▸ TEXTE À LIRE:
------------------------

56

Le prix de l’inégalité

NEW YORK – Les États-Unis aiment bien se présenter comme une terre de promesses, et beaucoup d’autres voient ce pays du même œil. Il est vrai que nous connaissons tous des exemples d’Américains qui sont arrivés au sommet de leur propre chef, mais ne serait-il pas plus important de connaître le portrait statistique montrant dans quelle mesure les perspectives d’avenir d’une personne dépendent du revenu et du niveau d’éducation de ses parents ?

Aujourd’hui, les données indiquent que le rêve américain est un mythe. Aujourd’hui, l’égalité des chances est moindre aux États-Unis qu’en Europe ou que dans tout pays industriel avancé où ces données existent.

------------------------

▸ INFORMATIONS:
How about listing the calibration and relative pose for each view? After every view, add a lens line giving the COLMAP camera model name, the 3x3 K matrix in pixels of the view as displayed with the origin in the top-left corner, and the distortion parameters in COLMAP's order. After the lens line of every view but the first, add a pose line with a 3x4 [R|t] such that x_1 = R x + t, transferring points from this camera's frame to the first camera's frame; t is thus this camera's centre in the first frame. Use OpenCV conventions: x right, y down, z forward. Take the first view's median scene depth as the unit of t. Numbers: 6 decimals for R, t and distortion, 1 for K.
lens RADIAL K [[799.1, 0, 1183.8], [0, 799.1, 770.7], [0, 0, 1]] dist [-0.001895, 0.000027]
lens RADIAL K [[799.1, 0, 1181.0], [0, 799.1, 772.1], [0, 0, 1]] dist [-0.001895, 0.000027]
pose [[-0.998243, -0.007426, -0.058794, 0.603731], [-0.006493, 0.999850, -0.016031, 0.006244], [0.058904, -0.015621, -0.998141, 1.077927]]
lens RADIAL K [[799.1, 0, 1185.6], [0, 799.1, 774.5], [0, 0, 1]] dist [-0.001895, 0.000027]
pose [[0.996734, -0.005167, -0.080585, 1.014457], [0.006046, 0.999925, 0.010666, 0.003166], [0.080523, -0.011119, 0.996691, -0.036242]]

------------------------

▸ TÂCHES À RÉALISER:
a – Résumez en deux phrases au plus le paragraphe du texte sur le prix de l'inégalité qui commence par « NEW YORK – Les États-Unis aiment bien », en conservant ses idées essentielles.
b – Prolongez le texte sur le prix de l'inégalité à partir de sa dernière phrase.
Les données ci-dessus proviennent d'une source distincte de celle du texte.

▸ RÉPONSES PROPOSÉES:
a – Les États-Unis se présentent volontiers comme une terre de promesses, image que beaucoup partagent. Si chacun connaît des Américains parvenus au sommet par eux-mêmes, il importerait davantage de savoir, chiffres à l'appui, dans quelle mesure l'avenir d'une personne dépend du revenu et du niveau d'éducation de ses parents.

b –
C’est ce qui explique que les États-Unis détiennent le plus haut niveau d’inégalité de tous les pays avancés et que l’écart continue de s’agrandir. Lors de la « relance » de 2009-2010, la frange de 1 % des plus hauts revenus américains comptait pour 93 % de la croissance de revenu. D’autres indicateurs d’inégalité de la richesse, de l’état de santé et de l’espérance de vie sont tout aussi inquiétants ou pis encore. La tendance est nette : une concentration du revenu et de la richesse en haut de l’échelle, une érosion de la classe moyenne et une augmentation des cohortes de démunis au bas de la pyramide.

Il n’y aurait rien à redire si les revenus élevés de l’élite provenaient de sa plus grande contribution à la société. La Grande Récession a cependant démontré l’inverse : même les banquiers qui ont mené au bord du gouffre l’économie mondiale, de même que leur propre établissement, ont continué à recevoir des primes démesurées.